Quel conseil donneriez-vous à un jeune qui souhaiterait se lancer sur la piste ?
"Pour la petite anecdote, ma première compétition était un kilomètre, sur la piste justement des frères Madiot. C'était en 1996, j'avais 12 ans. A cette époque, je n'aurais jamais pensé passer pro chez Cofidis. Un jeune doit trouver des compétitions et un encadrement pour s'entraîner sur piste. Il doit avant tout se faire plaisir et acquérir tout ce qu'il faut. La piste, ce n'est pas évident. La première fois que je suis monté sur une vraie piste, avec des virages relevés, je me suis dit que je ne remonterais plus jamais là-dessus. Je n'étais pas habile, j'avais peur de tomber. Il faut persévérer."

Quel effet cela vous fait-il de revêtir le maillot rouge de l'équipe Cofidis ?
"C'est génial d'intégrer Cofidis. Je touche du bout des doigts mon rêve de gosse. J'aurais vraiment aimé passer pro sur route, ce n'est pas le cas, j'ai d'autres qualités physiques. Laurent Gané et Arnaud Tournant sont passés par Cofidis, j'espère faire aussi bien qu'eux. Heureusement qu'il y a une structure comme ça pour progresser. Je me sens privilégié et c'est génial."

Quel regard portez-vous sur la route et les routiers ?
"En tant que sprinteur, je pense que j'aurais eu ma place dans le peloton français, car il n'a pas forcément de très grands sprinteurs. Tout ce qui est fait en ce moment par les instances a l'air de porter ses fruits. On l'a vu cette année au Tour de France. Les tricheurs sont pris, c'est bien, on va vers le cyclisme du renouveau. Ca prendra le temps qu'il faudra mais on y arrivera. C'est très bien, ça a fait du mal au vélo ces dix dernières années mais on fait tout pour redorer l'image du cyclisme. En tout cas pour moi, la meilleure des choses est la suspension à vie, et on n'en parle plus."

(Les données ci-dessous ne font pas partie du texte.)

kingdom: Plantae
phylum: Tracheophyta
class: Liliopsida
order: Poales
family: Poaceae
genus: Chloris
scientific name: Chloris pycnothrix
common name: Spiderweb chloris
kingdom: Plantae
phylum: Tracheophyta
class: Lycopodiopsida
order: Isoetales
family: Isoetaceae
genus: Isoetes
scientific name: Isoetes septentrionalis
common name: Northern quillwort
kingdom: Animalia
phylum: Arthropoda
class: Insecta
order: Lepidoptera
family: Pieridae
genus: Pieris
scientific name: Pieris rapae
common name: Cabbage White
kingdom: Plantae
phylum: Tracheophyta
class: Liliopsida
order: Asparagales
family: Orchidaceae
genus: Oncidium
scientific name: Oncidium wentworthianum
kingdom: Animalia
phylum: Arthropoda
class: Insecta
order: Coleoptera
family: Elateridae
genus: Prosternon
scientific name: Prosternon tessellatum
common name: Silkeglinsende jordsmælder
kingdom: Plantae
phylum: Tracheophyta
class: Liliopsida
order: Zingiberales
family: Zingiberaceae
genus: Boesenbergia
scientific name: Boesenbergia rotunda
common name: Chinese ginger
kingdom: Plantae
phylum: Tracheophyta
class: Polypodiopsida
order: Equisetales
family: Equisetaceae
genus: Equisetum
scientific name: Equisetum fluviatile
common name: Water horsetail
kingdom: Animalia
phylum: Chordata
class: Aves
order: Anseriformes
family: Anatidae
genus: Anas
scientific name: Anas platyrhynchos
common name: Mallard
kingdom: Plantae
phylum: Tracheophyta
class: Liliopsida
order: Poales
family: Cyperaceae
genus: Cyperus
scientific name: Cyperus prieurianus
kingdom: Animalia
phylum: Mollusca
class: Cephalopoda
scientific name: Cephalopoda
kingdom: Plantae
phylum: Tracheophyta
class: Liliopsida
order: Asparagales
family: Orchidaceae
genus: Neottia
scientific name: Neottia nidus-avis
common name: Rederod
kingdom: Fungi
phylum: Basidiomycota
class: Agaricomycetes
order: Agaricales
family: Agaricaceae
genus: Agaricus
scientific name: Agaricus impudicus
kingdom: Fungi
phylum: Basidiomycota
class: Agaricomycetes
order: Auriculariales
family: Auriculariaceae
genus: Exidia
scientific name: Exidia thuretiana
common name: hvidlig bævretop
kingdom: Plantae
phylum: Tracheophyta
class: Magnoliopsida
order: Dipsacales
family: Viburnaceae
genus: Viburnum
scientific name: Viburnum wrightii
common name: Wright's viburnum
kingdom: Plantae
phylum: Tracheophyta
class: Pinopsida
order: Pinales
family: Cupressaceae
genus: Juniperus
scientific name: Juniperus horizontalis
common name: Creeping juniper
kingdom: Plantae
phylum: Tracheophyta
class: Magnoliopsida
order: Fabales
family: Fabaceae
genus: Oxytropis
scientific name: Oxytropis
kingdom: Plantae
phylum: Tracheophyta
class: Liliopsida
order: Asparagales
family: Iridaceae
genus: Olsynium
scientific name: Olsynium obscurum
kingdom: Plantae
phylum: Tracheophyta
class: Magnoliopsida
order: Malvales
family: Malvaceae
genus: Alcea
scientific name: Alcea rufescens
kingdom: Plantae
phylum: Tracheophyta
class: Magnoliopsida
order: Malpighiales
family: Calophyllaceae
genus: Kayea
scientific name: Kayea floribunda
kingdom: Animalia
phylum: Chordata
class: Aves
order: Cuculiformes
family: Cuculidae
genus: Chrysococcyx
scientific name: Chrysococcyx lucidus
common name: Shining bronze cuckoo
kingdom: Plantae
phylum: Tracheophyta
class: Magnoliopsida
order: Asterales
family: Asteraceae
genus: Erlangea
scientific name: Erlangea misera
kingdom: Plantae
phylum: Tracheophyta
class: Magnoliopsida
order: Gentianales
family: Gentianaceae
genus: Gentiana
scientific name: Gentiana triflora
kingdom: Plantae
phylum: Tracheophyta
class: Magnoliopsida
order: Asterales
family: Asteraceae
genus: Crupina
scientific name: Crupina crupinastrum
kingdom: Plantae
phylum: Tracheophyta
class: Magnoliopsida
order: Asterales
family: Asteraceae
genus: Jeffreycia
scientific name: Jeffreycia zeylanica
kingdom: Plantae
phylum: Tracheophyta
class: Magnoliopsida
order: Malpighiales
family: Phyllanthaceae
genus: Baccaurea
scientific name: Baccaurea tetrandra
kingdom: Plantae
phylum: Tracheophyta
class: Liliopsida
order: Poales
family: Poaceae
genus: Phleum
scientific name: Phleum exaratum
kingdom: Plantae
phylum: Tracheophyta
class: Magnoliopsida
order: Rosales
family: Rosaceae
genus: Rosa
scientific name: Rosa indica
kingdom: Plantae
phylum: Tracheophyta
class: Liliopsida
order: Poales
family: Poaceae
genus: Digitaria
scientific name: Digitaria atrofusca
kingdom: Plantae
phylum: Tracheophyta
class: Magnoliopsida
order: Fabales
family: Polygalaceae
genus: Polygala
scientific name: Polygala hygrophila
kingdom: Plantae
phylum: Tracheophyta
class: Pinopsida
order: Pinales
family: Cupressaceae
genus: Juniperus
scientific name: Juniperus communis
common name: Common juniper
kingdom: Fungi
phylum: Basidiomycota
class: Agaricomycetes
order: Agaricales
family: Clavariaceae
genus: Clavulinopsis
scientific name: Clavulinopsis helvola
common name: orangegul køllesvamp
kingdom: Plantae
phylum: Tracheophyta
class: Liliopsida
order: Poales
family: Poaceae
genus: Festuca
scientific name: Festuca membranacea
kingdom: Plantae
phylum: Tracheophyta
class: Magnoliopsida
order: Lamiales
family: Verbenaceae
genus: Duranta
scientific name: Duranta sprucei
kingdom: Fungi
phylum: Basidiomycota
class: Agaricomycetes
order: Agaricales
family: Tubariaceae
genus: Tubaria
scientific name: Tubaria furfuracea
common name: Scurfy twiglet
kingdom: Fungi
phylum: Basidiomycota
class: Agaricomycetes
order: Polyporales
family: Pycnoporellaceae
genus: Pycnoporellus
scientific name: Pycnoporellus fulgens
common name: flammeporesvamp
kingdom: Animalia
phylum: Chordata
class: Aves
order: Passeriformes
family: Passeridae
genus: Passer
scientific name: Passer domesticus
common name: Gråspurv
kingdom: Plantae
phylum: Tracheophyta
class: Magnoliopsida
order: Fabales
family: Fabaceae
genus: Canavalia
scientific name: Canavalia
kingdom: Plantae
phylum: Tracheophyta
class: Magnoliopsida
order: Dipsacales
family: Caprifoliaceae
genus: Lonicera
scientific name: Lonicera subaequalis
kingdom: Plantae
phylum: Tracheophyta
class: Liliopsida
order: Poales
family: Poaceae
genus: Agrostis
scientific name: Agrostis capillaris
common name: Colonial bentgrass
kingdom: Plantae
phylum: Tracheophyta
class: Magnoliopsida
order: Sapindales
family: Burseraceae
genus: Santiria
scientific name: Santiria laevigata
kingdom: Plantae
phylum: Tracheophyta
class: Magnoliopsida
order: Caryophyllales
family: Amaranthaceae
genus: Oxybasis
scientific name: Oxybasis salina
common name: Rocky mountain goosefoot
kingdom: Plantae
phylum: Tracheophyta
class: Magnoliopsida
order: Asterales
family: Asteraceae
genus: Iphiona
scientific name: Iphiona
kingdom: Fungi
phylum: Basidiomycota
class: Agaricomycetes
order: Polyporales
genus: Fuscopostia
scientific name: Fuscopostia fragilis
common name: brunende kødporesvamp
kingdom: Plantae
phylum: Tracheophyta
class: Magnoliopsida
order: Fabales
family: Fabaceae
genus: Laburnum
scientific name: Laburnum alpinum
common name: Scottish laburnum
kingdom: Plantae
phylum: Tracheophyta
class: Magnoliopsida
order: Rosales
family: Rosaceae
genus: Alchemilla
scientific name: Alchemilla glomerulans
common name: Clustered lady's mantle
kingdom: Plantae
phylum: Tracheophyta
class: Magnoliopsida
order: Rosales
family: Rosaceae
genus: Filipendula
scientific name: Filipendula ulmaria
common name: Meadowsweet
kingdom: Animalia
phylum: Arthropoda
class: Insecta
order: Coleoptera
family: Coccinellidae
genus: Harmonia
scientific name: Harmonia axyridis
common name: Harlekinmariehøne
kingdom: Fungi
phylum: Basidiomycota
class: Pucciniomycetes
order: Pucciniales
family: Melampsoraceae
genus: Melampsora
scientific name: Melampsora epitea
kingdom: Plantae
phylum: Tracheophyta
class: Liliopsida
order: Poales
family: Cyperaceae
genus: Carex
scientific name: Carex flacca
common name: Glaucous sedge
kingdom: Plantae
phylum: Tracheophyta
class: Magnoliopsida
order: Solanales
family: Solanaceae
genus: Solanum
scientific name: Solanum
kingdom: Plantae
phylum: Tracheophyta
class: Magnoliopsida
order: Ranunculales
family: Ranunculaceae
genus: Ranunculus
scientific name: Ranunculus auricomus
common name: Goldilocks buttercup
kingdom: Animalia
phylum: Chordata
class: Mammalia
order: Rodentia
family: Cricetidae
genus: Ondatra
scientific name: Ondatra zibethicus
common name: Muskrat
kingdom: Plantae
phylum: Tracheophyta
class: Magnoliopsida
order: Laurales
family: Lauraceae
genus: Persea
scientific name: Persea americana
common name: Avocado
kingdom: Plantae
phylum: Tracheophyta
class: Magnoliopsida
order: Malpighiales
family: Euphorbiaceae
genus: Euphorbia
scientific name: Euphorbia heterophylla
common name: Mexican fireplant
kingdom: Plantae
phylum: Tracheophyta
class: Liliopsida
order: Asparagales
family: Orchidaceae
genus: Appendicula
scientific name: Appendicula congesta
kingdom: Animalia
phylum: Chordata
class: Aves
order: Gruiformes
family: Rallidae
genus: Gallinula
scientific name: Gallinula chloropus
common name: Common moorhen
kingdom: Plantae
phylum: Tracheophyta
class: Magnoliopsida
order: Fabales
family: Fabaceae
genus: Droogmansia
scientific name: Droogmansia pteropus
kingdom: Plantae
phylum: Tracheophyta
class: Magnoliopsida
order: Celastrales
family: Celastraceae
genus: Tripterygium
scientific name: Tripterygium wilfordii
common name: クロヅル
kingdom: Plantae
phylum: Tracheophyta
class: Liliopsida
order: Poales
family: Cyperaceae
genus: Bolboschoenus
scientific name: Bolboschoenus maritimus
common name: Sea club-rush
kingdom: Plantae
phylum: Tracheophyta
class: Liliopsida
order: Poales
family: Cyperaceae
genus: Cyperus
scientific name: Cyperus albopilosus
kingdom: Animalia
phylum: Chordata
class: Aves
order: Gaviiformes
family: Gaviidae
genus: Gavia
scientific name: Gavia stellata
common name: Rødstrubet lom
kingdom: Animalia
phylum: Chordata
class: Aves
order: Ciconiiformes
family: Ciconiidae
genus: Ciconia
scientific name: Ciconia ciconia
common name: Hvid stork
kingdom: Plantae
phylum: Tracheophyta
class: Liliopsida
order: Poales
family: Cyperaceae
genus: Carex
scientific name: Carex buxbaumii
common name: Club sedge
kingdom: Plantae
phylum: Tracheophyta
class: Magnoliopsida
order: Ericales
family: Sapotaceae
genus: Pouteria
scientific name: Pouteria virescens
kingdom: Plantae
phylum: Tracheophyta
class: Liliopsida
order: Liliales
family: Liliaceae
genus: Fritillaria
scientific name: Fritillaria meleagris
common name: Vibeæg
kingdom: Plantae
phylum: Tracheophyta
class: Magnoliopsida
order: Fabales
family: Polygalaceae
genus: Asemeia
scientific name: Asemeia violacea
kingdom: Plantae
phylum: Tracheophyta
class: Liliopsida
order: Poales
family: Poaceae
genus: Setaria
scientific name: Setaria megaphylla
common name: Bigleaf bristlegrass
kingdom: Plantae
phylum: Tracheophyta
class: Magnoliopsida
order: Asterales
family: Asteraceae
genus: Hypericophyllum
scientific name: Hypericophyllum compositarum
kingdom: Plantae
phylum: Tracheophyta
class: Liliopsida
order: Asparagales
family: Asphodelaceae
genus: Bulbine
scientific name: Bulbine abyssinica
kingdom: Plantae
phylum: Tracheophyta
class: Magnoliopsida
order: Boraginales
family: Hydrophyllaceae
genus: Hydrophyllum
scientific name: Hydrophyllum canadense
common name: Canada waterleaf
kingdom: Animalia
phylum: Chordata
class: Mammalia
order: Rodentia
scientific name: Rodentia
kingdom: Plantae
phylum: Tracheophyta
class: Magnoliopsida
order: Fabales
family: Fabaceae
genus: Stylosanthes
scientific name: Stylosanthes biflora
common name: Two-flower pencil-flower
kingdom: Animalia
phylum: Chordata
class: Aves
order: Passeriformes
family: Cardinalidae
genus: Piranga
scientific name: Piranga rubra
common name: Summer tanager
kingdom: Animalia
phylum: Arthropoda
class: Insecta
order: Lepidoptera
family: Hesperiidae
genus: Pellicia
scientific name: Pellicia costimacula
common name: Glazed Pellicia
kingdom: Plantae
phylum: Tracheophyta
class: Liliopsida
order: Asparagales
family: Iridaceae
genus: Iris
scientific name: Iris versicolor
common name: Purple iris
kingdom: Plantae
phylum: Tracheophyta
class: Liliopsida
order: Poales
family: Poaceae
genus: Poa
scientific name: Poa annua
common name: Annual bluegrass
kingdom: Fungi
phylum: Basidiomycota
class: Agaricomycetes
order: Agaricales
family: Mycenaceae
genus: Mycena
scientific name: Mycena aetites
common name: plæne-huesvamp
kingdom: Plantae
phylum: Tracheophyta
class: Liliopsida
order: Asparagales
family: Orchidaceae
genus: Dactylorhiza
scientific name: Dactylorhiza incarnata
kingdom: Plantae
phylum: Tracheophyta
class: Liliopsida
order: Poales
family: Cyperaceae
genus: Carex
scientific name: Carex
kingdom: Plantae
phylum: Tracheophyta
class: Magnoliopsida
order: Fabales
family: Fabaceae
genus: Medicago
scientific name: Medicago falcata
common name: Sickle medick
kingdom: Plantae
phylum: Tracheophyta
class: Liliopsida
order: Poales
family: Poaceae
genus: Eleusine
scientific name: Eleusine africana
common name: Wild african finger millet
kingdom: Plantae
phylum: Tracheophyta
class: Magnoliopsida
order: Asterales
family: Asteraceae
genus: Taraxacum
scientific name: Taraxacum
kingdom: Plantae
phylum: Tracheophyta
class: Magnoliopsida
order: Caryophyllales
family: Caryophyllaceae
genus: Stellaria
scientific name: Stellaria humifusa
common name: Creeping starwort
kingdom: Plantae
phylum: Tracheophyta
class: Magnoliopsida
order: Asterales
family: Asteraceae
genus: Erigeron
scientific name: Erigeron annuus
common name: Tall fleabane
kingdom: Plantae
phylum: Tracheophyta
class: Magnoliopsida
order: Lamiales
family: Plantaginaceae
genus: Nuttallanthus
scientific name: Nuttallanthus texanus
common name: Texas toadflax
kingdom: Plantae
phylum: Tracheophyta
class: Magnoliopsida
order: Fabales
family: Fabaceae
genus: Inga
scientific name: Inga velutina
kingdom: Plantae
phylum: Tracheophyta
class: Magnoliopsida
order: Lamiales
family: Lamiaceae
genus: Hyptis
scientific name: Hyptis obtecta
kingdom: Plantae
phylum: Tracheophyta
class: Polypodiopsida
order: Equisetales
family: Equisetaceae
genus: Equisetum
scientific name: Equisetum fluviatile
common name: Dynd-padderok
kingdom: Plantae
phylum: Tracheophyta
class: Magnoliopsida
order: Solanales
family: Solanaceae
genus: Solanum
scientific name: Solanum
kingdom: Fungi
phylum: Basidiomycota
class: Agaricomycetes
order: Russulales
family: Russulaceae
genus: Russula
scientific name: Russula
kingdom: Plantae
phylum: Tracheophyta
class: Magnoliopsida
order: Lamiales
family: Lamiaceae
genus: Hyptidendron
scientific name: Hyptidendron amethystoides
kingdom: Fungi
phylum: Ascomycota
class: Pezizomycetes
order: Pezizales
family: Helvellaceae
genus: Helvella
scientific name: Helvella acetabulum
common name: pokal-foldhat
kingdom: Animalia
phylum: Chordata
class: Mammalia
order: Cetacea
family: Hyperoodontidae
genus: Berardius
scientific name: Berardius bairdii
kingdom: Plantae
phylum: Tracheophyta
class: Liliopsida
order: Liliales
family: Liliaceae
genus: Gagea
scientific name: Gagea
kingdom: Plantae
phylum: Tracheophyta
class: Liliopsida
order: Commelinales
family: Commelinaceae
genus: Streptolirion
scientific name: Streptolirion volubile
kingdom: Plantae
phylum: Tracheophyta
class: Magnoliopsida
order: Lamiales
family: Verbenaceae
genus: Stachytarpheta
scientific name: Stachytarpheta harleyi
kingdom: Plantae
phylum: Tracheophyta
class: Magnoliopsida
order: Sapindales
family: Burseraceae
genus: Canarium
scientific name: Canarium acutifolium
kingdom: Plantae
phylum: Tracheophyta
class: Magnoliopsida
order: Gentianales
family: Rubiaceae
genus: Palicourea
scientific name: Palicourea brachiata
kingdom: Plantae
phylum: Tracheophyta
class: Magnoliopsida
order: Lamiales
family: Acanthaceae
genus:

Vous êtes leader de la Coupe du Monde de keirin, comment évaluez-vous les épreuves de la Coupe du Monde par rapport aux Championnats du Monde ?
"Personnellement, j'utilise les Coupes du Monde pour me tester physiquement par rapport aux étrangers, voir si j'ai progressé par rapport aux entraînements que je fais. On ne court pas beaucoup, nous avons dix compétitions à tout casser dans une saison. Une Coupe du Monde, c'est un petit Championnat du Monde, ça permet d'acquérir de l'expérience, se jauger physiquement et acquérir des choses."

Entre une place en équipe de France de vitesse par équipes ou une sélection en keirin pour les Championnats du Monde, que choisiriez-vous ?
"Déjà les deux, parce que c'est déjà mon objectif d'être sélectionné pour les Championnats du Monde. S'il fallait faire un choix, ce serait vraiment la vitesse par équipes. Ca me tient vraiment à cœur et j'espère y entrer un jour pour devenir champion du monde et champion olympique."

Que savez-vous de la piste des prochains Championnats du Monde de Pruszkow en Pologne ?
"Je sais que c'est une très belle piste, j'ai vu des images des Championnats d'Europe Espoirs. C'est une piste nouvelle, apparemment très rapide, ce qui est toujours très intéressant pour le moral et pour battre des records personnels. Je ne sais pas encore beaucoup de choses, je n'ai pas eu la chance de rouler dessus mais j'ai vraiment hâte d'y être."

Propos recueillis le 5 décembre 2008.